Construction of the interim waste storage sites is expected to accelerate the sluggish cleanup activities in Fukushima Prefecture, the sources said Friday.
But the move will affect thousands of landowners, while evacuated residents who before the 2011 nuclear crisis used to live in areas to be placed under state control may not be able to return home. A large part of the No. 1 plant’s vicinity has already been classified as a long-term zone that will remain off-limits.
Environment Minister Nobuteru Ishihara is expected to visit the prefecture in early December to seek official approval from Fukushima Gov.
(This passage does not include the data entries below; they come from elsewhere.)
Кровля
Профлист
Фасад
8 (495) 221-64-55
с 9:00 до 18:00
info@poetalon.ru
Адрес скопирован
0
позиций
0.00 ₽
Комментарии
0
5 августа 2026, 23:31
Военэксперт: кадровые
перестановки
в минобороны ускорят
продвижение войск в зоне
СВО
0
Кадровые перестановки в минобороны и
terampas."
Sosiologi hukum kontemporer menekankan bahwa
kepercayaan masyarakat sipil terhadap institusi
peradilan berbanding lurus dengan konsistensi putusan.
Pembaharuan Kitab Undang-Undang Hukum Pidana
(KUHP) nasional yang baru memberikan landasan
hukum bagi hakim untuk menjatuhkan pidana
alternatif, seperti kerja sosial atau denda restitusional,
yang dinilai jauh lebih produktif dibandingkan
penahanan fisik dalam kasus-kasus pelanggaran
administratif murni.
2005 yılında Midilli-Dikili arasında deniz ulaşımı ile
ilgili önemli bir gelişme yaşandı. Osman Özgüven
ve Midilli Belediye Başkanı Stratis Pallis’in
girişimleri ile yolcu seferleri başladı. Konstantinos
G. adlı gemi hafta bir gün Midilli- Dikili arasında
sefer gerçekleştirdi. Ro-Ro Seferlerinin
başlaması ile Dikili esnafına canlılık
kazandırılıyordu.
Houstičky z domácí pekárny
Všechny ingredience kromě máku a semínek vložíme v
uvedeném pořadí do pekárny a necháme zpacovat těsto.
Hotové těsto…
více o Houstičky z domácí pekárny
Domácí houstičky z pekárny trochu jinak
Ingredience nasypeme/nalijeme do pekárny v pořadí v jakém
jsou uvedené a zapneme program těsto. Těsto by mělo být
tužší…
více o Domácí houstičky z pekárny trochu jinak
Yuhei Sato and the mayors of four local towns.
The government hopes to start operating some of the storage facilities from January 2015. It anticipates spending ¥1 trillion on the project, including ¥200 billion the Environment Ministry wants to set aside in the fiscal 2014 budget for the land acquisition.
The waste storage sites will be built in an area in the towns of Okuma and Futaba, which co-host the Fukushima No. 1 complex, as well as in a district of the town of Naraha, home to the Fukushima No. 2 nuclear plant, and in the town of Tomioka.
Several types of facilities will be built, including for the storage of tainted soil, for holding waste with radiation levels above 100,000 becquerels per kilogram, and for sorting the waste brought in.
The government is seeking to use part of this vast area of land as a buffer zone to try to allay the concerns of residents in surrounding areas about radioactive contamination from the Fukushima No. 1 plant’s wrecked reactors.
However, the government also believes the vicinity of the storage facilities will not be suitable for habitation because it will be traversed by dump trucks carrying contaminated waste.
The government plans to keep the waste at the storage facilities for up to 30 years and to dispose of it outside the prefecture.
More than two years since Fukushima No. 1 experienced the nation’s worst nuclear crisis, around 150,000 residents of the prefecture are still living as evacuees in temporary accommodations.